*** RECORDS PROVIDED ***

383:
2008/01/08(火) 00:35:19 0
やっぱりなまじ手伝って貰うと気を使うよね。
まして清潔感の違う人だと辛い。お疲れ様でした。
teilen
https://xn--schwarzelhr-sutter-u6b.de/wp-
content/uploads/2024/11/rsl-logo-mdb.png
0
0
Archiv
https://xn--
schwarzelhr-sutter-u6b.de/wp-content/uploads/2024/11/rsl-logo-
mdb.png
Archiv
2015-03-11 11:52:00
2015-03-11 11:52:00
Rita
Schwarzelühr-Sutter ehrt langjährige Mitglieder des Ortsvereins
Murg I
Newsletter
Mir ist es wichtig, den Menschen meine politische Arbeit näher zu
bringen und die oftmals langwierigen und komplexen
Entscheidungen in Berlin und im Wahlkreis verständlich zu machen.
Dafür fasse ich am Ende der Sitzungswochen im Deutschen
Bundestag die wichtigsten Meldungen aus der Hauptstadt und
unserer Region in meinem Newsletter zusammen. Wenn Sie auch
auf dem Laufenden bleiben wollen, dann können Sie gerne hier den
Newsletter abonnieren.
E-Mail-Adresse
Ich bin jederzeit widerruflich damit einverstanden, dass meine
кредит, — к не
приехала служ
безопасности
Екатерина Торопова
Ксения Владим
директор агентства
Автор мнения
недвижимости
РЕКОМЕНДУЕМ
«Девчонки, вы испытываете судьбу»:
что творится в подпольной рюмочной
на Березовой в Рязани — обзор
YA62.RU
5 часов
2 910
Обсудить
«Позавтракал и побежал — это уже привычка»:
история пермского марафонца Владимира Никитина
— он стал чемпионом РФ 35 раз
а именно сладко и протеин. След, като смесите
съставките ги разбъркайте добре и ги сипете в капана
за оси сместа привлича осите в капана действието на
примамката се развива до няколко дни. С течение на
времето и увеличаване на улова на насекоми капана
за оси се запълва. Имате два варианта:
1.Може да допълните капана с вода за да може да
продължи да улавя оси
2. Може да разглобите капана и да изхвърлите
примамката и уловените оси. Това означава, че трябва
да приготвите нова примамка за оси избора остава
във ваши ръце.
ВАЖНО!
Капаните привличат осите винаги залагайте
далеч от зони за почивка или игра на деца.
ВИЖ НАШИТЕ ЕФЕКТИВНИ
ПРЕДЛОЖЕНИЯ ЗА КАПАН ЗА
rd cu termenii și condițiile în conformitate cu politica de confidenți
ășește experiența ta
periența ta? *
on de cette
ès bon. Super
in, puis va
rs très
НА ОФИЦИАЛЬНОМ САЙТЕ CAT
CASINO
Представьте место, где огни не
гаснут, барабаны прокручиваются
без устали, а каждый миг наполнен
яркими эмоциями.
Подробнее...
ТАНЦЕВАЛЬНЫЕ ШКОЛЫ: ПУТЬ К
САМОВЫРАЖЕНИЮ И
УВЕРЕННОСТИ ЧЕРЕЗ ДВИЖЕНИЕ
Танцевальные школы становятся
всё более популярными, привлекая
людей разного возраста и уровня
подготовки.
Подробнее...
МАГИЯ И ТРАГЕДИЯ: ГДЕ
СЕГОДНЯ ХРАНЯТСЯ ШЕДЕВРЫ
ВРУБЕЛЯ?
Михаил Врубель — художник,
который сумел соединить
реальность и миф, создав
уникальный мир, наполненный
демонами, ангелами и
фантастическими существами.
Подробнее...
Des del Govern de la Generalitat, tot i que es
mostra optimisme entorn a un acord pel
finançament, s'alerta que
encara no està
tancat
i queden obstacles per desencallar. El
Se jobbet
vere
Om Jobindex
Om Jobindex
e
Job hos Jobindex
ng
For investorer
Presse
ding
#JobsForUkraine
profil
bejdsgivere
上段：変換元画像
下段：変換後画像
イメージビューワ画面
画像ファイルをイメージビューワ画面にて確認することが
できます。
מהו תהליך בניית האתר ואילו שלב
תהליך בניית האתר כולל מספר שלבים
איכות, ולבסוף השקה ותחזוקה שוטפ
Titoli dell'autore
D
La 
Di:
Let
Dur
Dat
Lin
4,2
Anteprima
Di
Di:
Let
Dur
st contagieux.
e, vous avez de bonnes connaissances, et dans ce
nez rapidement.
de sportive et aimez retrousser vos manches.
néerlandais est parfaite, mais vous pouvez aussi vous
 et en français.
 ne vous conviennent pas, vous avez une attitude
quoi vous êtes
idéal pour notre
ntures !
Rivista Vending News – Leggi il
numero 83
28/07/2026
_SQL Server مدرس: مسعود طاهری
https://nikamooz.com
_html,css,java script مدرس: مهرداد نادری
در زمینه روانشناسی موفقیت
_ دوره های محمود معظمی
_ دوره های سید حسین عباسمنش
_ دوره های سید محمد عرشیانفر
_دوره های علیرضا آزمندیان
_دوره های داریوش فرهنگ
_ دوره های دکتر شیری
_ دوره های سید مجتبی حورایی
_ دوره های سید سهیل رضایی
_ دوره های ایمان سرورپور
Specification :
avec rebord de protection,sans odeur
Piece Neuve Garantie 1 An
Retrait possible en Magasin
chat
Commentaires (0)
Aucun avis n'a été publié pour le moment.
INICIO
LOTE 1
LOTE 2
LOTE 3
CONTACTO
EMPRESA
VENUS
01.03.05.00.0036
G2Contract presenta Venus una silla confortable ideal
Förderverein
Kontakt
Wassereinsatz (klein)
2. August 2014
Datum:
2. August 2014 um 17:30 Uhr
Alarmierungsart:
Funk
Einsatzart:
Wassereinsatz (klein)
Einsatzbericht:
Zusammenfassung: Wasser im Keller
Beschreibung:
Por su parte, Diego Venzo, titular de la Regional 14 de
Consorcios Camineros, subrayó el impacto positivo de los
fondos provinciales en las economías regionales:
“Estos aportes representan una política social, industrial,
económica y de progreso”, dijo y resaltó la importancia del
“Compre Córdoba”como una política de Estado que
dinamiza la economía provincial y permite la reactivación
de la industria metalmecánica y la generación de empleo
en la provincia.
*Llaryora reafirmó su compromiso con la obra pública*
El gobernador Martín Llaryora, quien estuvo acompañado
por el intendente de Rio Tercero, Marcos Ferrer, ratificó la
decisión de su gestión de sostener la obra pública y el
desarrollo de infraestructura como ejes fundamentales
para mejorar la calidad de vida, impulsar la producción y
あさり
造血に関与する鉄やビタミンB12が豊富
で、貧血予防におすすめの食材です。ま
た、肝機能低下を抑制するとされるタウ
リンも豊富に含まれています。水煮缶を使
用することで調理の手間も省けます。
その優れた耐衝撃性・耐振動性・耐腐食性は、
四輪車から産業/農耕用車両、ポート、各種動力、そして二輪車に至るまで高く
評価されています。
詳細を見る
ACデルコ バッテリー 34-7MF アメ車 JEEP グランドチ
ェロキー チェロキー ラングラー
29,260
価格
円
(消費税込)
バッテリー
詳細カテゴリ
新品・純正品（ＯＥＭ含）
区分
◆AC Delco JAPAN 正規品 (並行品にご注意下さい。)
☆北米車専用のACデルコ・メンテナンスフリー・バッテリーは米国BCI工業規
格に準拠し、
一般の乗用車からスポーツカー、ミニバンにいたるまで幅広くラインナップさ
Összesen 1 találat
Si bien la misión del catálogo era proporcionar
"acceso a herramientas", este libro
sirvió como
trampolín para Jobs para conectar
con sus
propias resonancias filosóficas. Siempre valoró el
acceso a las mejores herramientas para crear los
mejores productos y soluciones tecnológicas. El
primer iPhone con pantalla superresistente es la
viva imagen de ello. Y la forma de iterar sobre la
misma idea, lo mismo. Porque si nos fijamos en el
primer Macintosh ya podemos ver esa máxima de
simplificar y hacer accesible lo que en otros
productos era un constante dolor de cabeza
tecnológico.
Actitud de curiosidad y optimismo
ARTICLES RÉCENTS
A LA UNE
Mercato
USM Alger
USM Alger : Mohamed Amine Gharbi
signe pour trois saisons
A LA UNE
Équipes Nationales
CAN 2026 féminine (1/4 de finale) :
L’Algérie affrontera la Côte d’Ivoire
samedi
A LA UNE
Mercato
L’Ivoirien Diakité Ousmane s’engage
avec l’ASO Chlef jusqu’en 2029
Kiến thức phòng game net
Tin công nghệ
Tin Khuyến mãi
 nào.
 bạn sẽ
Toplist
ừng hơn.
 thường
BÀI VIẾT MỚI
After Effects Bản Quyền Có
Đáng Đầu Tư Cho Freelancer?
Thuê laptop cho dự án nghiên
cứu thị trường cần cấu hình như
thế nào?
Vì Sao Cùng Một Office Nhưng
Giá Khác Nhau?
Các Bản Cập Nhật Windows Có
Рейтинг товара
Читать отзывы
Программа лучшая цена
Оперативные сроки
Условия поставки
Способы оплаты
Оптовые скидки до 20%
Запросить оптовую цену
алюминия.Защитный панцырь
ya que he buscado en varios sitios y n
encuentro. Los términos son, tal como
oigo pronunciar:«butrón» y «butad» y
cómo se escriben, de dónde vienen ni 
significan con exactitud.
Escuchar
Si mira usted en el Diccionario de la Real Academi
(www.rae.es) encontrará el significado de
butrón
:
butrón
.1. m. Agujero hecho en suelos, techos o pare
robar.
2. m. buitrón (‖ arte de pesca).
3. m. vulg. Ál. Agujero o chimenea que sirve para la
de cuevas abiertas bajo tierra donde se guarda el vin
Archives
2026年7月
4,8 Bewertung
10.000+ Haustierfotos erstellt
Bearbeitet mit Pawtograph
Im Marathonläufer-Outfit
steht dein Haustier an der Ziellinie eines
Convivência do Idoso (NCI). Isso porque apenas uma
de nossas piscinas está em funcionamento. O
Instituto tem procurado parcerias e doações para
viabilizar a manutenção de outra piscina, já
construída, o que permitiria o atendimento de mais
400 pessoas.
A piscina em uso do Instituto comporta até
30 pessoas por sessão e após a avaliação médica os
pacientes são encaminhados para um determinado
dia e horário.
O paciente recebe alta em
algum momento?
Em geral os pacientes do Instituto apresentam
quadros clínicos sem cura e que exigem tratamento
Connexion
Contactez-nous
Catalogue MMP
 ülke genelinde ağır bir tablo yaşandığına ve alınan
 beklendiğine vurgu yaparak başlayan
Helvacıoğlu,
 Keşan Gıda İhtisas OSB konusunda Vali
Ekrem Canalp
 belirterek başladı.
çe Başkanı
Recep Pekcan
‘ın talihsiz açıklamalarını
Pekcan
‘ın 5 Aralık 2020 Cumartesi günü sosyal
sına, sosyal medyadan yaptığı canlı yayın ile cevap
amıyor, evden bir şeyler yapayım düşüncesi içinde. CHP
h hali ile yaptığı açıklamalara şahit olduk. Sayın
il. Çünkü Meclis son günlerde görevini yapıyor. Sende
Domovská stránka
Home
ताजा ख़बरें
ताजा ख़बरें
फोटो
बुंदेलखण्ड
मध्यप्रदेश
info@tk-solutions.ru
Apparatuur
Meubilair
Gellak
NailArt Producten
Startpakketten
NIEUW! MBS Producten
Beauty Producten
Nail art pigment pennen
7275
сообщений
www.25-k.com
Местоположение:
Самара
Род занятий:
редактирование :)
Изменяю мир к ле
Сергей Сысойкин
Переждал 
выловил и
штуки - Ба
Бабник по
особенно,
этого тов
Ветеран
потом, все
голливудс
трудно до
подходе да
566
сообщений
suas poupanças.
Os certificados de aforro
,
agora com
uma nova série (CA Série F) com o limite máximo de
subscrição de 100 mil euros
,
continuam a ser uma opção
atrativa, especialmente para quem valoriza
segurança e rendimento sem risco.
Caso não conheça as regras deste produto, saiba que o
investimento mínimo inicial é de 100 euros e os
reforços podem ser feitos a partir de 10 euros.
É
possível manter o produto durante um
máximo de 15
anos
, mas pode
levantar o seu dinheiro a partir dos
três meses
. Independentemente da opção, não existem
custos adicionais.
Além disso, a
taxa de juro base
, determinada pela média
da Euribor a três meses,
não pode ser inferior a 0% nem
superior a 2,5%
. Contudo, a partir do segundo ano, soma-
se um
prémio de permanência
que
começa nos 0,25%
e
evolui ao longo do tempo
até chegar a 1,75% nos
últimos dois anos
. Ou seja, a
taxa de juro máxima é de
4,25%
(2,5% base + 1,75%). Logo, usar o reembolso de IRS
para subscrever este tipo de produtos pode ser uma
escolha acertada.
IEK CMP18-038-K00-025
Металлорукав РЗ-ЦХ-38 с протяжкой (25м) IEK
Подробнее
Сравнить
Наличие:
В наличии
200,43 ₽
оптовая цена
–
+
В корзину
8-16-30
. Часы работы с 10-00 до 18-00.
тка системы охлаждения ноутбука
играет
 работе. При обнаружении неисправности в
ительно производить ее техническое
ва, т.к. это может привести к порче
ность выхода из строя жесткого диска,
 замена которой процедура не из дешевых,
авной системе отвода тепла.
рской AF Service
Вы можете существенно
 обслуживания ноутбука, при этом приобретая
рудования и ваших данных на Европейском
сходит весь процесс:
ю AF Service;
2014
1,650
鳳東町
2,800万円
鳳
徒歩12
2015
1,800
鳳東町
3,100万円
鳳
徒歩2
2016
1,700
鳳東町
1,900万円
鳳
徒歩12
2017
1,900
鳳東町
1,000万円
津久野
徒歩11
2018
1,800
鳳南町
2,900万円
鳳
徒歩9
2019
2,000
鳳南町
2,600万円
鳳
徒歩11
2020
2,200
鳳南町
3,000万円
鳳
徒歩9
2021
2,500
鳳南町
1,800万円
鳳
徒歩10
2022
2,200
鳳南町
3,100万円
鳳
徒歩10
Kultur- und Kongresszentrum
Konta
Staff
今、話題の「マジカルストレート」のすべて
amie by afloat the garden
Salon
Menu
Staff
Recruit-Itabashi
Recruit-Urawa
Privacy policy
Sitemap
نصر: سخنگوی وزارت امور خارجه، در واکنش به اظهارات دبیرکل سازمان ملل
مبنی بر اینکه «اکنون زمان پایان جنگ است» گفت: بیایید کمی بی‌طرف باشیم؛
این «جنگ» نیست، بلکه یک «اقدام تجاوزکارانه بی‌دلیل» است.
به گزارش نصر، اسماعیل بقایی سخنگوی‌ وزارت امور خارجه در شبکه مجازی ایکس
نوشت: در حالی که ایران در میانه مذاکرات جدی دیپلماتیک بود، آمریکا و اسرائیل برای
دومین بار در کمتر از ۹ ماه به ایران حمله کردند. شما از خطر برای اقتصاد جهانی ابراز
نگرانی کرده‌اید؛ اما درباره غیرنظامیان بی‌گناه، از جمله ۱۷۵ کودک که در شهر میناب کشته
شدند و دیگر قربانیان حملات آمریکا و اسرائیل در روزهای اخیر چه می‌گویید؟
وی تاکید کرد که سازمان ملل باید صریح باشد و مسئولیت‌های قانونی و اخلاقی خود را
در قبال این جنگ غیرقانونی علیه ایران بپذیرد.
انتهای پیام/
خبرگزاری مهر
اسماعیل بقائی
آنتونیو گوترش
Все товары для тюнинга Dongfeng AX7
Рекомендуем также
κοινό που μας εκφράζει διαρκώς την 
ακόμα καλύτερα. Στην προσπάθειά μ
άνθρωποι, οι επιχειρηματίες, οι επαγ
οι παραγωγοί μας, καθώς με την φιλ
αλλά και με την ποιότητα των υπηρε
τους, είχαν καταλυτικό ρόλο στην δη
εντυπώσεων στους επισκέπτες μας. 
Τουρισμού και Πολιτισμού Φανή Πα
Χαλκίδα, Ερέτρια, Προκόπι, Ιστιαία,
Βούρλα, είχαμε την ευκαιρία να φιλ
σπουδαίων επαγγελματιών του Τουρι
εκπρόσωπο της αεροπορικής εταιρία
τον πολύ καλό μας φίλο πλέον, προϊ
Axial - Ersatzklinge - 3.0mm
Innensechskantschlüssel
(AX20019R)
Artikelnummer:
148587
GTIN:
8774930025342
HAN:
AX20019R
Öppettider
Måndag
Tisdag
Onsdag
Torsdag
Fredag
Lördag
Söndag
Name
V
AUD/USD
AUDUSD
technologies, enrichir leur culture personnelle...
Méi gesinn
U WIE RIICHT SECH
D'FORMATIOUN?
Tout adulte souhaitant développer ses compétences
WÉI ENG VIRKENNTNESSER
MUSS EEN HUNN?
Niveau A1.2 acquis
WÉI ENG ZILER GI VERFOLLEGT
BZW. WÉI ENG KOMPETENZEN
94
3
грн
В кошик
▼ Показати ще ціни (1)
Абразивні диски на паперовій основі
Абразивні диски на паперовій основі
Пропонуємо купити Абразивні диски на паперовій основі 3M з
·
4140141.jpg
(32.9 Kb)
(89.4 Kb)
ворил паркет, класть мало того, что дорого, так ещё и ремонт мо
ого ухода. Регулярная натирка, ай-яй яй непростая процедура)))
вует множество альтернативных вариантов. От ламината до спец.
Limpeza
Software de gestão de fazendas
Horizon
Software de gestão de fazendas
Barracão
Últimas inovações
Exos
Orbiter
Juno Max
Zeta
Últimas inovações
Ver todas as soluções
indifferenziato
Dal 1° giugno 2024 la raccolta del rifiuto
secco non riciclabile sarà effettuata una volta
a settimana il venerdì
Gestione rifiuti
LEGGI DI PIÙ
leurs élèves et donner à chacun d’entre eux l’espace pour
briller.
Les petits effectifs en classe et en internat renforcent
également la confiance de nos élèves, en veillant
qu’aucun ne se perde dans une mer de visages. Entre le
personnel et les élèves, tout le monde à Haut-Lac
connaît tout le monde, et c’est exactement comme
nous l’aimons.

*** End of RECORDS PROVIDED ***

# PROBLEM DESCRIPTION:
In the preceding records, how many lines include the word "اسرائیل"? Reply with the number only.

# SOLUTION TO THIS EXERCISE:
2